15. Don’t assume your success will be etched in stone
You as an entrepreneur may have succeeded with your current offering in the market – but get over it, it may only be temporary. Shifting technology and business environments may make your success obsolete in ways beyond your control.
16. Keep your innovation pipeline exciting
There are many innovation gurus out there claiming that innovation can be systematised and structured. “Innovation can’t be that well organised. Innovation is and should be kept messy. We keep our innovation pipeline sufficiently chaotic, it is more constructive that way,” advised Amit. There are limits to structure; too much structure kills open thinking. “Craziness is good,” he urged.
17. India can create the next Google
“When will the next Google emerge from India?” is a question often asked by angst-ridden entrepreneurs, investors and academics. “India has tremendous potential to build companies which can change the world,” said Amit. India has the crazy ones, the ones who can go out on a limb, but they need to be nurtured to go to the next level. Israel has created world-beating startups, so can India. “India is big, but we need to do things bigger than us,” said Amit. Don’t just aim to solve the problems of one billion Indians – solve the problems of the seven billion people of humanity. The Silicon Valley mentality is to solve the world's problems, that attitude can be adopted anywhere.
19. Watch your IP
A startup founder in the audience said he had a product and wanted to work with Google on scaling it. “Watch your IP and make sure it doesn’t get tangled up with legal issues,” advised Amit. “Better yet, come work for us,” he joked.
20. Keep a sense of humour
Learn how to laugh at the quirky nature of human beings and the unpredictability of life.
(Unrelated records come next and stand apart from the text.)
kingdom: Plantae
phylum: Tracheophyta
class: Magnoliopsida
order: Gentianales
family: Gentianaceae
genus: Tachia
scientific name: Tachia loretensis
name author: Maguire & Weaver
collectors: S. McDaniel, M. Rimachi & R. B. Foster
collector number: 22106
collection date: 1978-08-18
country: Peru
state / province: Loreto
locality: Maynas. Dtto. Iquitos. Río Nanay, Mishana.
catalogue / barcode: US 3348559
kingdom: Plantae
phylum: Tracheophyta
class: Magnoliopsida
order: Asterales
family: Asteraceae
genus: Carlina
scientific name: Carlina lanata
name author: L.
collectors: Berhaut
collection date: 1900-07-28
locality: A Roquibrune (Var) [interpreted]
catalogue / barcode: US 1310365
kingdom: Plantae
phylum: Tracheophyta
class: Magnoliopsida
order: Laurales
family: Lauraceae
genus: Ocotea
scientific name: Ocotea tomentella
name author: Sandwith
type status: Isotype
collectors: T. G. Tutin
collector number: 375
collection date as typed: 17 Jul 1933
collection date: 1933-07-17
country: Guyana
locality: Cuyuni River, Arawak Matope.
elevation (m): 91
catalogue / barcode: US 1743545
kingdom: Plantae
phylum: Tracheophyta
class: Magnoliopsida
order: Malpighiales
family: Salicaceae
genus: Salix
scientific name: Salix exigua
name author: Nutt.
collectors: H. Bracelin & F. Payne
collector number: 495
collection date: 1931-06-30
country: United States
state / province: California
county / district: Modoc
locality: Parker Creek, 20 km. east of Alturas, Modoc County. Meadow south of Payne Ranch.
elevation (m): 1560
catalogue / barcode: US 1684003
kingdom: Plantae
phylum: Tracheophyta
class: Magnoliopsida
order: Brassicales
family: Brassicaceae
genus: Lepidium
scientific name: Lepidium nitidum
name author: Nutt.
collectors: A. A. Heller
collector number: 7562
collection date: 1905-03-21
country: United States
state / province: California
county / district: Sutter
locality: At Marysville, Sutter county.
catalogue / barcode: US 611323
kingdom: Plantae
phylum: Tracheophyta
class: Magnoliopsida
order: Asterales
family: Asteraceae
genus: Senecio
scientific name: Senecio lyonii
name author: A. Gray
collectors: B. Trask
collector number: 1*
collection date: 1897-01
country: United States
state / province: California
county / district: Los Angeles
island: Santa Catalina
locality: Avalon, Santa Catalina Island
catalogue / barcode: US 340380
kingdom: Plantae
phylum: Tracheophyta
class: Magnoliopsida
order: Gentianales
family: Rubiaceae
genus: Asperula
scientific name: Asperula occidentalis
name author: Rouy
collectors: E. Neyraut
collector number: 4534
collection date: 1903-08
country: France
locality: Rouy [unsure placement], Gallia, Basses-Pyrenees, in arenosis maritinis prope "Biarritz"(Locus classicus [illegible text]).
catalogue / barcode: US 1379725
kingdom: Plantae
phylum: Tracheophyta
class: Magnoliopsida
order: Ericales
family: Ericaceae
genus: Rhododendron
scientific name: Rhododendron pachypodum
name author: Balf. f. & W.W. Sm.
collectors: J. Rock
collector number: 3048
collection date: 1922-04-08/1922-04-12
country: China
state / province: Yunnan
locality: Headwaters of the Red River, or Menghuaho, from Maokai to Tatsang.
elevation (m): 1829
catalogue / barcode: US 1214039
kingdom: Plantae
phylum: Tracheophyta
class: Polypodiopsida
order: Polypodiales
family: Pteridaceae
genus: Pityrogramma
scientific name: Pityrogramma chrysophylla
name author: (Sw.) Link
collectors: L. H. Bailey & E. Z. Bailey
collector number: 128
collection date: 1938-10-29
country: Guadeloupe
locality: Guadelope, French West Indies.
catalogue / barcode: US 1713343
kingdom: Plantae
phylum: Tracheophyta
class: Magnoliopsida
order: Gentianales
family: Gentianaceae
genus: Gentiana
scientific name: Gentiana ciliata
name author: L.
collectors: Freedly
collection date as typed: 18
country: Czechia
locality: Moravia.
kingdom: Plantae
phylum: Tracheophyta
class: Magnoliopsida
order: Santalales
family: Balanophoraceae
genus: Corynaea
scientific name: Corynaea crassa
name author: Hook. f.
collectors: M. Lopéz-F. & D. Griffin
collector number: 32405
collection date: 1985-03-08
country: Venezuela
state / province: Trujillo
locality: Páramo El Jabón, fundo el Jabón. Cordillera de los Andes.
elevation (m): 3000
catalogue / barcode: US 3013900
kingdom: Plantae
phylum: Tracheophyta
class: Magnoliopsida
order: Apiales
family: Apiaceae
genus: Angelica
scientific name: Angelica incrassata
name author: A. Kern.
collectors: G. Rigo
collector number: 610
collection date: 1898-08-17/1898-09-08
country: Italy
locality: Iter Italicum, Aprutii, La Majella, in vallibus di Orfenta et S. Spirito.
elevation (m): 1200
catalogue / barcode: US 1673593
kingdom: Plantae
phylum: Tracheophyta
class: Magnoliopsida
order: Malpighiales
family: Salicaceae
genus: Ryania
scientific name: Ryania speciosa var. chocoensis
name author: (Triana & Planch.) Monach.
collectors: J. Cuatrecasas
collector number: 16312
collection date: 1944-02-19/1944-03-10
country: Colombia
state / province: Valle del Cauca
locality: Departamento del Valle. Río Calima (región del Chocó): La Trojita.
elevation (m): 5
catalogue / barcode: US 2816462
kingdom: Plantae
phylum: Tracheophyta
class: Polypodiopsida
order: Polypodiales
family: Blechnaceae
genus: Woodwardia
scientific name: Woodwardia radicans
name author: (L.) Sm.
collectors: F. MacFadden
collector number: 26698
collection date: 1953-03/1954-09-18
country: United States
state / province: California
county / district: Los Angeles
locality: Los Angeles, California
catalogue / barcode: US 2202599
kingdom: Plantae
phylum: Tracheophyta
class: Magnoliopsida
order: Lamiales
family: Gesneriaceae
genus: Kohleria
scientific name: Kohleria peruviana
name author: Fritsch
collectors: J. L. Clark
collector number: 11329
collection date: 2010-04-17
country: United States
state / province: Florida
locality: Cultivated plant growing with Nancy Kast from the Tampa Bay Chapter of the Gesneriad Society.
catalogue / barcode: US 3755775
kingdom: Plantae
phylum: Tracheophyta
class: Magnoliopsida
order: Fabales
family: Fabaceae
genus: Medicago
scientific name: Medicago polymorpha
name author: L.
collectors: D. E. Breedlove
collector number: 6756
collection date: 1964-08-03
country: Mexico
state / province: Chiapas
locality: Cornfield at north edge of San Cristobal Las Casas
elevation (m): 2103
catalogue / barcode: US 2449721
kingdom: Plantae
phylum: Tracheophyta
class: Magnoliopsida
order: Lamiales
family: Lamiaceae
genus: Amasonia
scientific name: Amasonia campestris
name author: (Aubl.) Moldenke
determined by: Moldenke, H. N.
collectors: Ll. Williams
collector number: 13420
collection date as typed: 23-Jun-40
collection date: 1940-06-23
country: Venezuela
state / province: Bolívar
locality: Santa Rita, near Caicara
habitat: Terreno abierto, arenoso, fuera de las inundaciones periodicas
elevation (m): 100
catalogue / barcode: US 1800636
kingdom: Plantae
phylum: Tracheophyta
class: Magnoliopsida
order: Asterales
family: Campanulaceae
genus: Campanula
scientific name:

Amit didn’t say it as many words, but this showed throughout the evening with his jokes and quips. “When people search for golfer Vijay Singh, you know they want information on his golf scores. But when people search for Tiger Woods, you know they are searching for something else,” he joked. A memorable moment for this Google Fellow was when he asked his kids a question, and they asked him to look it up on Google!
When asked what he would be doing if not at Google, Amit said he would become a carpenter: “I like making tables!” When asked a whole range of questions about search and objectionable content, Amit joked that Google was not the Internet – it only indexes online content. “Stop blaming Google for everything, we are just a bunch of machines,” he quipped.
The evening came to an end after 90 minutes, but the audience had a ton of other questions on the future of ranking, the meaning of privacy, the right to be forgotten, and so on. Still, it left them with lots of ideas and energy to tackle the legendary Bangalore evening traffic, with another glorious event after that: the World Cup 2014 kickoff in Brazil!
Will India ever win the World Cup? Will India create the next Google? Food for thought and action indeed!
About Amit Singhal
Amit Singhal is Senior VP and Google Fellow. He is the head of Google's core ranking team. Born in Jhansi, Uttar Pradesh, India, Amit received a Bachelor of Engineering degree in computer science from IIT Roorkee in 1989. He received an M.S. degree from University of Minnesota Duluth in 1991 and Ph.D. from Cornell University in 1996. At Cornell, Amit studied with Gerard Salton, a pioneer in the field of information retrieval, regarded as "the father of digital search."
He then joined AT&T Labs (previously a part of Bell Labs), and was persuaded by his friend Krishna Bharat to join Google in 2000. In 2011 he was inducted as a Fellow of the Association for Computing Machinery. Fortune magazine named Amit Singhal one of the smartest people in tech. In 2011, Amit Singhal was given the Outstanding Achievement in Science and Technology Award at The Asian Awards.